**WHAT YOU ARE ASKED TO DO:** Write out, from the entries below, exactly the lines that run between the lines holding "Invoices: | | | | | $300.00 |" and "entered in Step 1.", inclusive, and stop there.

- Opening Delimiter -

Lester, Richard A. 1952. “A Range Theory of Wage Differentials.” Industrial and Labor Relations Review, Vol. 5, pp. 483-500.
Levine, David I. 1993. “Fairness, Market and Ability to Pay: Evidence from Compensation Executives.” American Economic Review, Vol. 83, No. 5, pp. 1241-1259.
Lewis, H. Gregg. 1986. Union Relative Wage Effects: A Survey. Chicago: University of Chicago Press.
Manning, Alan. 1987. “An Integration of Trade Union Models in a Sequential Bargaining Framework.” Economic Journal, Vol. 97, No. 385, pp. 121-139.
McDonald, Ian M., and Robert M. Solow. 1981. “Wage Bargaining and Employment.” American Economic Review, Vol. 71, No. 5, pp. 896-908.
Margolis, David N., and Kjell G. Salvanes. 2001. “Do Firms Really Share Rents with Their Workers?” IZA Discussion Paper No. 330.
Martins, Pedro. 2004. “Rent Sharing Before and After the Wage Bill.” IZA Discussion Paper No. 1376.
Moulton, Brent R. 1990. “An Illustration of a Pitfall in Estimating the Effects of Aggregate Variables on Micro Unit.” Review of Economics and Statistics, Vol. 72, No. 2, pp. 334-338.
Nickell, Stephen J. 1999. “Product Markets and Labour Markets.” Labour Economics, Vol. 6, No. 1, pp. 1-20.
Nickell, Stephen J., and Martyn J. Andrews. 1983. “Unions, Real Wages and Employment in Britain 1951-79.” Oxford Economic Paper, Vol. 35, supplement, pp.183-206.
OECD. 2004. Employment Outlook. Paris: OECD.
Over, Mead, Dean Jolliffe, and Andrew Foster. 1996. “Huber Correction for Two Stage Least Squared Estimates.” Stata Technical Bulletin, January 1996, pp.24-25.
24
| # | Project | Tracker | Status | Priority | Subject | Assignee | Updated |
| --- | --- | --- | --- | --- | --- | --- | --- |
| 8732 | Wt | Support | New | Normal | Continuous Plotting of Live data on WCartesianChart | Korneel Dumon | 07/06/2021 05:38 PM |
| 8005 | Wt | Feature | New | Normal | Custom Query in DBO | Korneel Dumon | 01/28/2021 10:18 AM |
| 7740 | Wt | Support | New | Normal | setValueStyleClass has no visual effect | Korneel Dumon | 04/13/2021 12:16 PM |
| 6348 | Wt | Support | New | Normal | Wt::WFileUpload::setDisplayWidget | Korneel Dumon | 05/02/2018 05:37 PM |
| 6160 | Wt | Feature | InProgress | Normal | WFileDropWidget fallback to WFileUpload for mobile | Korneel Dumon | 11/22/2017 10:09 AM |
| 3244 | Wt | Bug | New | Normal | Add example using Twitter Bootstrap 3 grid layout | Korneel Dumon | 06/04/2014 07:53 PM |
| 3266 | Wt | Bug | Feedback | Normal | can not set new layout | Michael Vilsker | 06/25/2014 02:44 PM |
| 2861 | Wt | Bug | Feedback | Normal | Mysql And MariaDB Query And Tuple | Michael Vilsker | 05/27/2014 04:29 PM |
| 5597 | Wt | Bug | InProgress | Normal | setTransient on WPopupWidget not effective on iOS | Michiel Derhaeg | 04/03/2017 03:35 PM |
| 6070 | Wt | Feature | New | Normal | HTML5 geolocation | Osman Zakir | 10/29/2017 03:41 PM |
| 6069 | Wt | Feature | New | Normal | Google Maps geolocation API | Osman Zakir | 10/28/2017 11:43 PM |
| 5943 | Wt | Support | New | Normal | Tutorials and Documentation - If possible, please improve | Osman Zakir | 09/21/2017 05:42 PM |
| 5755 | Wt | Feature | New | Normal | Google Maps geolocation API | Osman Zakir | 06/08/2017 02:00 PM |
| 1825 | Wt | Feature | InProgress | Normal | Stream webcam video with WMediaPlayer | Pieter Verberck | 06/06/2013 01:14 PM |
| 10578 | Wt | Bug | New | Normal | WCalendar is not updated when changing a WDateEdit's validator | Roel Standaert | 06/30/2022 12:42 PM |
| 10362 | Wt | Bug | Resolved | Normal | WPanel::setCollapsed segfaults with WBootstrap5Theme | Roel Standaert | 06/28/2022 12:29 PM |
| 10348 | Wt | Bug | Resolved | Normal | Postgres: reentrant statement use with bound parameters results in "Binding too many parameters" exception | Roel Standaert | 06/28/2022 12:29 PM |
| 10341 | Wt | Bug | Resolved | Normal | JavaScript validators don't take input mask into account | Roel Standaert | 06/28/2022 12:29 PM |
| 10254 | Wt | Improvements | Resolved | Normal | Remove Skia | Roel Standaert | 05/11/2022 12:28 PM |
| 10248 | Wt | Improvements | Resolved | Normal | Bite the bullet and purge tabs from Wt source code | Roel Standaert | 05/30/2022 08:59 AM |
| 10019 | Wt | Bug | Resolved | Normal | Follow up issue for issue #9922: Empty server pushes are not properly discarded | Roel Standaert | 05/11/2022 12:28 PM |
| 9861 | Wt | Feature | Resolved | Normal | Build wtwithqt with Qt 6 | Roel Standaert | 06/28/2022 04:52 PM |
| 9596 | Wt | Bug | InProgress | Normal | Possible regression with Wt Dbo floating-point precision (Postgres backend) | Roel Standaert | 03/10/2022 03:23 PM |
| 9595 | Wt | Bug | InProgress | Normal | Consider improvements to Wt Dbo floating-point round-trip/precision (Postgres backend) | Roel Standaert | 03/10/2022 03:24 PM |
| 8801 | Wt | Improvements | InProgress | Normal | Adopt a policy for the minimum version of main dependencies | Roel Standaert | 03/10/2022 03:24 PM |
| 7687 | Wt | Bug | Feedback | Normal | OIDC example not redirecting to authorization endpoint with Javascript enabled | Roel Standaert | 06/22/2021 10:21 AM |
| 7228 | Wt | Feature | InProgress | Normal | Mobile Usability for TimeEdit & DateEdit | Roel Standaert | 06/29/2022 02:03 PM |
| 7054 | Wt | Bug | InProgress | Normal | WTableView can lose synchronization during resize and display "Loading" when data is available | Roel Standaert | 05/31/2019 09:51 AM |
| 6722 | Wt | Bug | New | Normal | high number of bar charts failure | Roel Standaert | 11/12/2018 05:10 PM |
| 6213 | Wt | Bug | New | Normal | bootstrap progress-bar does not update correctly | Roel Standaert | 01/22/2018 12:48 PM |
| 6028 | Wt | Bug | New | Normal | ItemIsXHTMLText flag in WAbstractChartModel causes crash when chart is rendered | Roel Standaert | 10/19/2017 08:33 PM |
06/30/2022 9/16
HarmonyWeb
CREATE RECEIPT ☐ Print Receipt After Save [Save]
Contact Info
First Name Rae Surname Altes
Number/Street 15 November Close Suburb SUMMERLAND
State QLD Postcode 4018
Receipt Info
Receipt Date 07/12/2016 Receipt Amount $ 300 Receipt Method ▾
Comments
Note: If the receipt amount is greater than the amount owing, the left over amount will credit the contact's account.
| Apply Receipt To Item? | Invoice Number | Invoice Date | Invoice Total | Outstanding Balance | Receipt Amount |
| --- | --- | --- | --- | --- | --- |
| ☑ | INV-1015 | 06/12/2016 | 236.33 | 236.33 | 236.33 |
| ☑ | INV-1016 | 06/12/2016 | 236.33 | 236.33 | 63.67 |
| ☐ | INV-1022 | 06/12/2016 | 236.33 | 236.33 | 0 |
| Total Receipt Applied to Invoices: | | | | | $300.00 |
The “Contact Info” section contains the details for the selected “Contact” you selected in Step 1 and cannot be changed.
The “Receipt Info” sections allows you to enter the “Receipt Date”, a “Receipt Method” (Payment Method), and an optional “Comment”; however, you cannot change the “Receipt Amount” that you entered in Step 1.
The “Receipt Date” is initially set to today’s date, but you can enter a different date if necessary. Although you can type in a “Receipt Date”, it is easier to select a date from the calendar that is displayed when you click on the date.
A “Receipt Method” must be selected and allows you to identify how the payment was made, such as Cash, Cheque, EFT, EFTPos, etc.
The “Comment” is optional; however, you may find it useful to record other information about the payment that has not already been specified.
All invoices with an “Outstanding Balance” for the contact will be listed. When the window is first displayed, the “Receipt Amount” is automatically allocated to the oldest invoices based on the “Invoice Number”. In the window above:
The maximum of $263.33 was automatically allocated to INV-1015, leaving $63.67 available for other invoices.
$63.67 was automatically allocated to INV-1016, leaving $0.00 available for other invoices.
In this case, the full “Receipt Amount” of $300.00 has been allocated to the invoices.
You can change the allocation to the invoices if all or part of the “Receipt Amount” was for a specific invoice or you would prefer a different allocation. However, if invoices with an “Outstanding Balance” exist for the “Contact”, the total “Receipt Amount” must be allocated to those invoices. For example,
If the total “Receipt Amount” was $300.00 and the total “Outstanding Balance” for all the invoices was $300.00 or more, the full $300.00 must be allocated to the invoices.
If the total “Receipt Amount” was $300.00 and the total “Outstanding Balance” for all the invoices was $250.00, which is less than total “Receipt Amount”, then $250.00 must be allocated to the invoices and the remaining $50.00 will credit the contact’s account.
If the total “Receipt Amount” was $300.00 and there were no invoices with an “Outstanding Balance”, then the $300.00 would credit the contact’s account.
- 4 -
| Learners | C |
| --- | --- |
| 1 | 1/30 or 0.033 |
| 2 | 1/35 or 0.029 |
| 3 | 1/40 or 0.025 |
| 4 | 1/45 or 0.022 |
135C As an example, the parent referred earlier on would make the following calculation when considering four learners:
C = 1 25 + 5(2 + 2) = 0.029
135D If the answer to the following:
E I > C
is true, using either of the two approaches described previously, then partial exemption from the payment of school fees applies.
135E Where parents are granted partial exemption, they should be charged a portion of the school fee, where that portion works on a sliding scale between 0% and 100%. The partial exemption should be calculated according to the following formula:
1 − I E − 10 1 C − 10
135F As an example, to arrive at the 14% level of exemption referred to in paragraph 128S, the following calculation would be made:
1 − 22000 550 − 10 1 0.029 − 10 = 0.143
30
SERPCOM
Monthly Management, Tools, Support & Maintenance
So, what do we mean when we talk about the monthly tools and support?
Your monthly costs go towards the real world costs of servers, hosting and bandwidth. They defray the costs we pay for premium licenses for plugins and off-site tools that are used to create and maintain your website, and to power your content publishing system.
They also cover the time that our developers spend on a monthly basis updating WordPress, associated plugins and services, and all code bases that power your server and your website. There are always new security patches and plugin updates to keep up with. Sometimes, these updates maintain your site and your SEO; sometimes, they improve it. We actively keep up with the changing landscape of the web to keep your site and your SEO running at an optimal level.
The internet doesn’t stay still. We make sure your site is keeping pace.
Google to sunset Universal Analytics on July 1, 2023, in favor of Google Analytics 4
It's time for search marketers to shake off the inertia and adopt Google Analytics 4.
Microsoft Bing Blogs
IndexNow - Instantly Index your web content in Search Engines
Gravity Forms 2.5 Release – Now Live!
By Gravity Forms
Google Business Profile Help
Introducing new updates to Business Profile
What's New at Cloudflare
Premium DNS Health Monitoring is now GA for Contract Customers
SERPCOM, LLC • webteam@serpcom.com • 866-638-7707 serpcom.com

- Closing Delimiter -

**TASK ANSWER:**
| Total Receipt Applied to Invoices: | | | | | $300.00 |
The “Contact Info” section contains the details for the selected “Contact” you selected in Step 1 and cannot be changed.
The “Receipt Info” sections allows you to enter the “Receipt Date”, a “Receipt Method” (Payment Method), and an optional “Comment”; however, you cannot change the “Receipt Amount” that you entered in Step 1.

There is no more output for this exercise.